Wednesday, December 9, 2015

My career as an Australian filmmaker ends with a whimper; not a bang!

Graeme Mason
Chief Executive
&
Nerida Moore
Senior Development Executive
Screen Australia
Level 7, 45 Jones St
Ultimo 2007     

4th Dec. 2015

Dear Graeme and Nerida

re NEST OF VIPERS (formerly ANGKOR)

Neither of you has had the professional courtesy to acknowledge receipt of, let alone respond to, my letters of September and October re ANGKOR, now NEST OF VIPERS.

You have both, along with the Screen Australia board, and with the tacit approval of the new Minister for the Arts, Mitch Fifield, pronounced my career as an Australian filmmaker dead.

I can, of course, continue to make films; just not in a way that makes it possible for me to take advantage of tax concessions designed to gear into production quality Australian TV and feature film projects. A Pyrrhic victory for Screen Australia’s film bureaucrats and board members.

What a shame it is that Screen Australia has, in such important executive positions, people such as yourselves who not only believe that the banning of a filmmaker is appropriate, but that the filmmaker need not be provided with any evidence of the crime he has been accused of. This is a mind-set that is not conducive to the development or production of exciting film or TV. That you do not understand this only serves to compound the problem.

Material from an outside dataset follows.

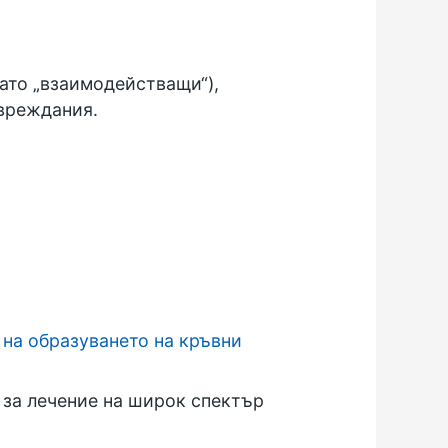
ато „взаимодействащи“),
увреждания.
е
на образуването на кръвни
 за лечение на широк спектър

The project that the Screen Australia computer accepted as an application (ANGKOR), but which you both rejected for assessment and consideration, is now entitled NEST OF VIPERS.

Whilst I have no choice but to accept Screen Australia’s decision to end my career as an Australian filmmaker, the fat lady has not sung yet. VIPERS can and will be made as as non-Australia series.

Please place these three episodes of NEST OF VIPERS on file. I hope that they, and the five others that make up the entire series, cause you some embarrassment in a year or so.